Monday, September 12, 2005

Finding the Savior

I have been grasping - struggling - for words on how to respond to the tragedy that has befallen the Gulf coast. I have wanted to write something, anything, that we may not be hasty in considering this great trouble and then quickly drop it without learning anything. Without experiencing some form of revelation from the One who, throughout the unfolding of the storm and its severe aftermath, has been called upon and cursed, blamed and bullied, incorrectly invoked, desperately defended, piously purposed ... So much of us, so little of God. Where is He in all this sadness, this chaos, this anger, this hopelessness? Where is our Savior?

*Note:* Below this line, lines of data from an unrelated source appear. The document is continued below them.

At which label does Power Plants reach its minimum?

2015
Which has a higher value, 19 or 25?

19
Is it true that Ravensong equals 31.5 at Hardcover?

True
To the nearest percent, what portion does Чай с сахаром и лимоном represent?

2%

Beyond that question, I had no words. But today, while at work, thinking about a dozen different things completely unrelated to Katrina and her devastation, I reheard the words from a favorite song of mine as it softly played from my computer's speakers. They reminded of the plight of so many, even beyond our own shaken borders to the depressively torn regions across this globe. I share them with you now.

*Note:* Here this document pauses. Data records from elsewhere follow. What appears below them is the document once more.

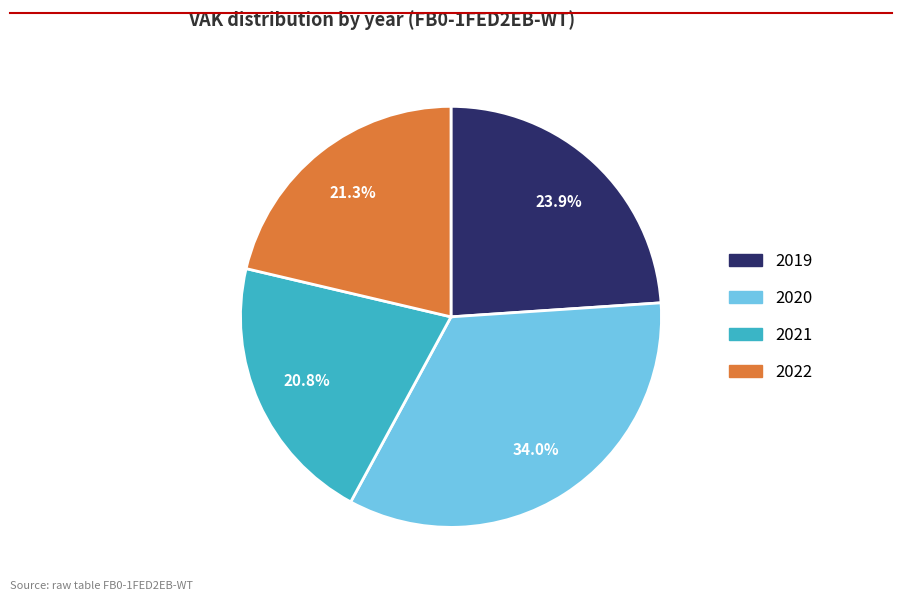

To the nearest percent, what is the difference between the largest and smallest slice percentages?

13%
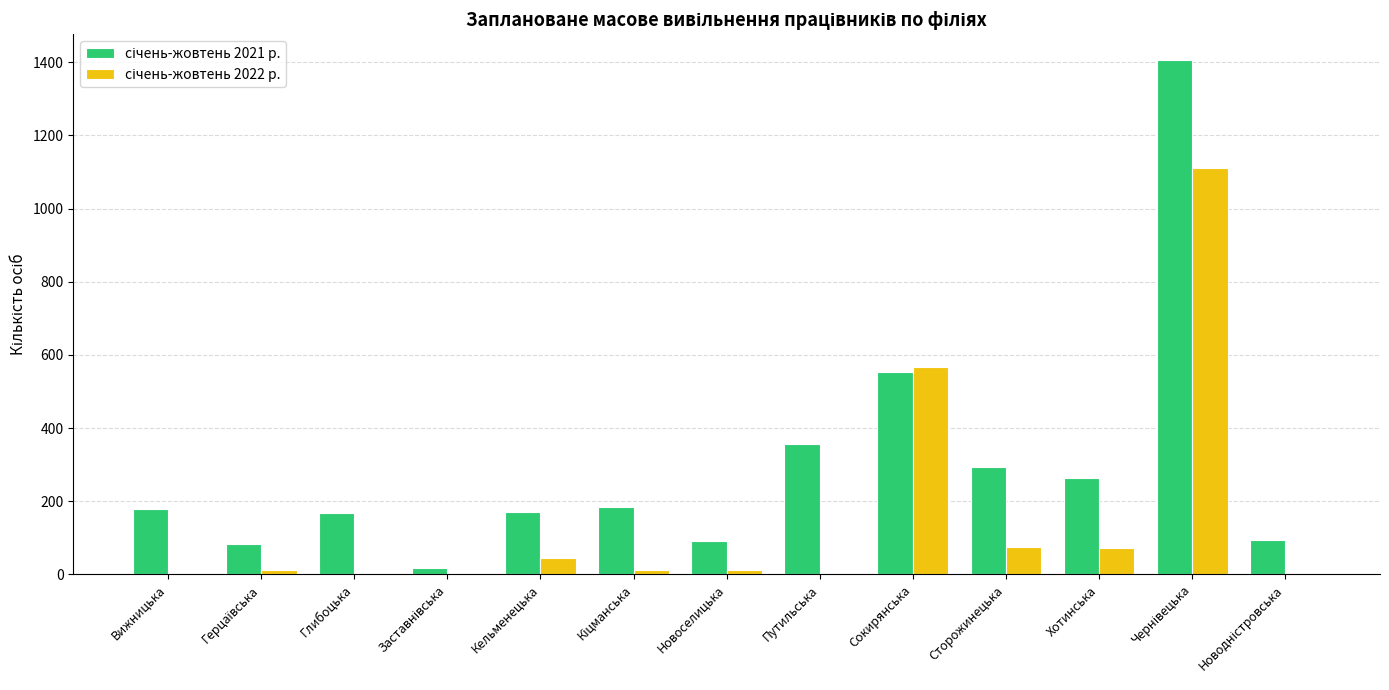

What is the maximum value shown in the chart?

1406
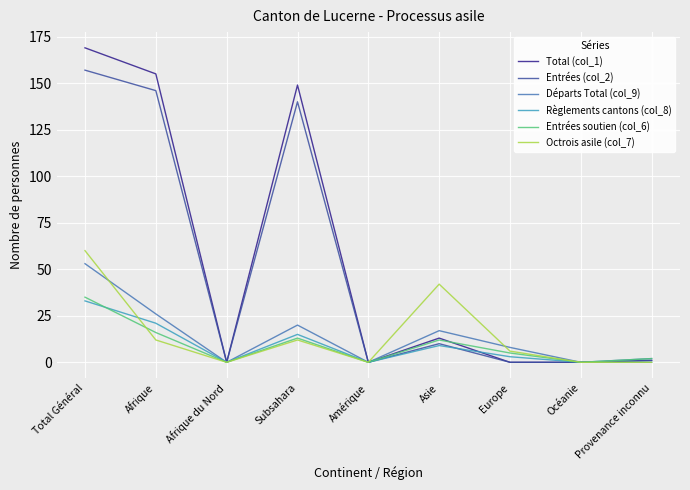

Is this an area chart (filled region under the line)?

No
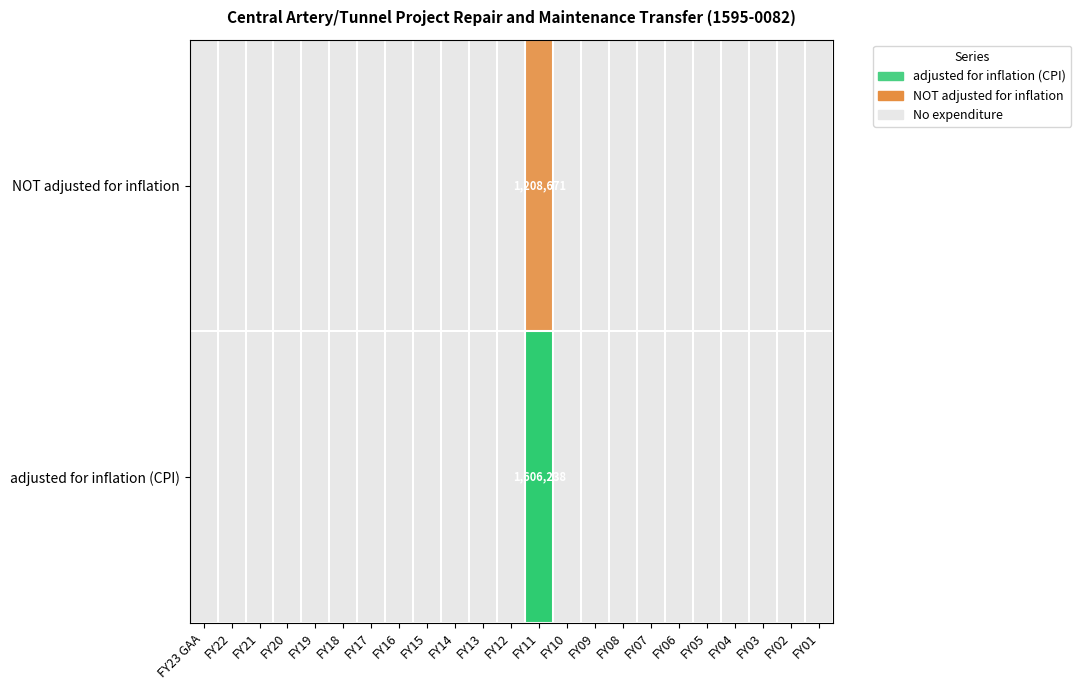

True or false: the data shows 0.0 at FY12.

True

Under Bridges by Reese Roper

Yesterday while walking beneath an overpass
I saw the figure of Jesus
standing barefoot on broken glass
His beard was graying
Smell of urine filled the air
Asking if I had some change
Anything that I could spare

Emaciated, his shaking fist balled up
Influenza and pneumonia
Begging God to take his cup
So different from his pictures
Breathing air through yellowed tubes
Jesus Christ, dying of AIDS
can look right through you

And all have hated
Crucified and walked away
Savior of the prostitutes, drunkards, rapists
and the gays

Under bridges with hands raised
From the ghettos they praise his name
Broken, crippled, in the dark of night
Raise your voices to Jesus Christ
Hallelujah, Hallelujah, Hallelujah, Hallelujah












"The King will answer and say to them, 'Truly I say to you, to the extent that you did it to one of these brothers and sisters of Mine, even the least of them, you did it to Me.'" - Matthew 25:40

When the whirlwind passes, the wicked is no more, but the righteous has an everlasting foundation." - Proverbs 10:25

May we never think that we ourselves can never be included in the "least of these." May we never assume that the ground beneath our feet is everlasting simply because it has yet to be shaken. May we pray for forgiveness that we show so little compassion compared to that of Christ, and beg him to lead us confidently into the fray. Only there, deep amidst this despairing world, is found the grandest of wonders; only there is the true Savior.

Saturday, September 10, 2005

Somebody Stopped Me

Stating the obvious: I have not written anything on this blog for a while. The reason: somebody stopped me - somebody stopped me from thinking solely about myself, in having any driving concern for my own thoughts. I've been lost in the joy and the wonder of another person, and sometimes there are no words when you are lost like that. Besides, most people are not normally interested in hearing very much about a person's new-found feelings for someone else. You know what I mean.

"How are you, Vernon?"
"Not bad, actually. I met someone." (After all, many times you cannot stop the excitement of this from overflowing into speech.)
"Really?"
"Yeah, she's great."
"Where's she from? What's her name?"
"She's from Houston and goes to school in New York. Her name's Leigh."
"Great, good for you."

Conversation over for the one who asked. Conversation just begun for the one who met Leigh. It is somewhere around that moment where the two of you begin to separate. Why are we not more overjoyed with someone when they are overjoyed? Is it jealousy, carelessness, or just a growing pervasion of cynicism?

Needless to mention, however, such lack of concern from some does not trouble me. My close friends care, and that is nice. What better way to shirk off the self-centeredness of the world than by showing interest in the details of another's life? We should all be so selfless. I suppose this is the way you find out who are your true friends. Will I be so concerned when it is not me - when someone I know has big news?

But somebody has stopped me. Though, of course, when you meet someone you think of yourself in relation to that person, it is refreshing that my thoughts are no longer consumed with myself, my future, my call, my day-to-day activities, my purpose ... Instead, a significant amount of time is passed every day thinking about someone else, concerning myself with her. And this is fine with me - Leigh is much more captivating to me than I am to myself.

I am glad she stopped me. It is good to be halted. May I forever be stopped.